VNX Exchange Bringing Liquidity to Venture Capital

4월 3, 2019

It didn’t take VNX Exchange founder and CEO Alexander Tkachenko long to see blockchain technology’s potential to disrupt the venture capital sector.

 

Two years ago Mr. Tkachenko was managing partner of the Luxembourg-based venture fund 2be.lu and an active business angel who was looking for a solution to the lack of liquidity in the venture capital industry. He quickly saw ways blockchain technology could be applied to venture capital. 

 

“Two years ago blockchain was coming up and was one of those themes we as a fund and myself were looking at quite closely,” Mr. Tkachenko said.

 

One of 2be.lu’s portfolio companies was developing a platform to issue tickets on the blockchain and Mr. Tkachenko loved the technology.

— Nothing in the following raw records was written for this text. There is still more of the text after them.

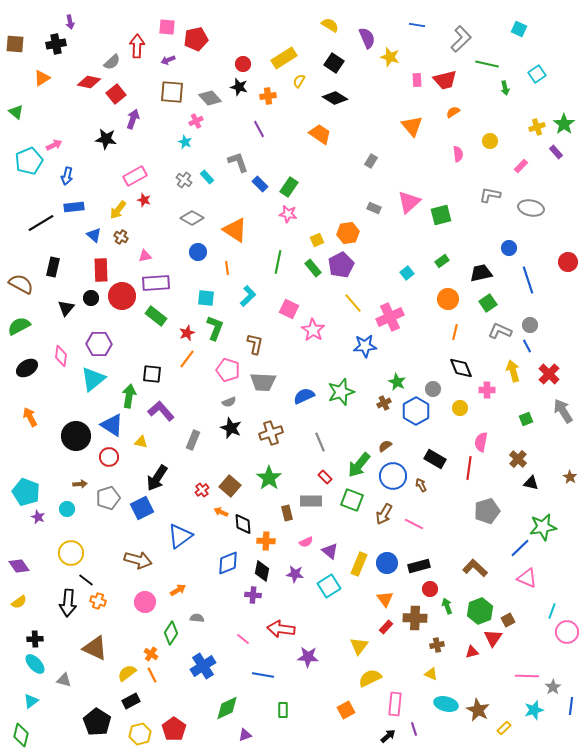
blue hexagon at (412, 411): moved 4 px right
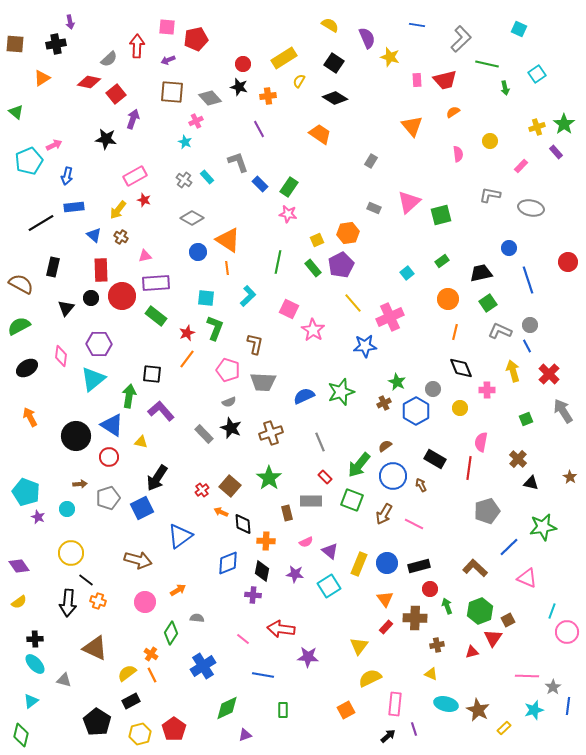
gray semicircle at (112, 62): moved 3 px left, 3 px up
orange triangle at (235, 230): moved 7 px left, 10 px down
gray rectangle at (193, 440): moved 11 px right, 6 px up; rotated 66 degrees counterclockwise
blue line at (520, 548): moved 11 px left, 1 px up
blue line at (571, 706): moved 3 px left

“What I liked about it was you could do peer-to-peer transactions and since it’s on the blockchain you would have less issues with trust on secondary sales of tickets.”

 

Further attracting him was the company’s ability to divert a portion of any resale profits to the event organizer and artist. “I really felt like this was a model that could work for us at the fund,” Mr. Tkachenko said.

 

Creating liquidity in venture capital will be a key driver of economic growth, Mr. Tkachenko said. Much of technology development and job creation is being driven by SMEs who are searching for that capital to bring their ideas to fruition. But the pool of available capital is not big enough to fund every worthy idea because capital can be tied up in previously funded companies for as long as 12 years.

 

“The venture capital industry supports the growth of new companies and technology revolutions, yet at the same time the industry hasn’t changed since the 1970s,” Mr. Tkachenko said. “If there was an opportunity to have a shorter time horizon and at the same time a less steeper entry ticket there would be significantly larger percentage of capital that could be committed thereby helping more entrepreneurs gain access to funding.”

The benefits are many, Mr. Tkachenko added. Tokenizing the assets allows investors to liquidate a portion of a particular investment so they can diversify their portfolio. They can also create digital claim rights on a portion of the funds a particular investment will make in the future.

 

Taken together, it can open up a club whose membership numbers are low due to informal networks and high cost of entry. Adopting semi-public features increases professionalism and helps more startups get funding at crucial stages when they need plenty of capital to expand or bring new technology to market.

 

Being based in Luxembourg helps a platform maintain the utmost professionalism, Mr. Tkachenko explained. It is the first country in Europe to issue a license to a cryptocurrency exchange and regulators are quite strict on a banking industry roughly representing $4.5 trillion of bookings across more than 140 institutions.

 

But at the same time it looks quite positively at fintech, he added. Regulators try not to stifle innovation by encouraging companies to take some clear steps. Companies should identify where they fit in existing regulatory frameworks and then work with legal advisors with experience in helping businesses successfully establish in the area. They then approach regulators with any issues.

 

That is how VNX Exchange did it, Mr. Tkachenko said. They chose an experienced firm with a well-known partner who agreed to take on their file.

 

VNX Exchange is still a young organization, but the path is clear and the potential enormous, Mr. Tkachenko concluded.

 

“What we are trying to do in essence is have a platform that allows many more entrepreneurs to start their businesses, creating more jobs, spurring economic growth and having more people realize their dream of having a business they strongly believe in. Support from venture capitalists is important, so having a platform that provides them with easier access to capital by providing them with an opportunity for early liquidity for investments is key. In our view they would be more willing to commit more capital to ventures thus starting a bigger circle of capital to be invested.”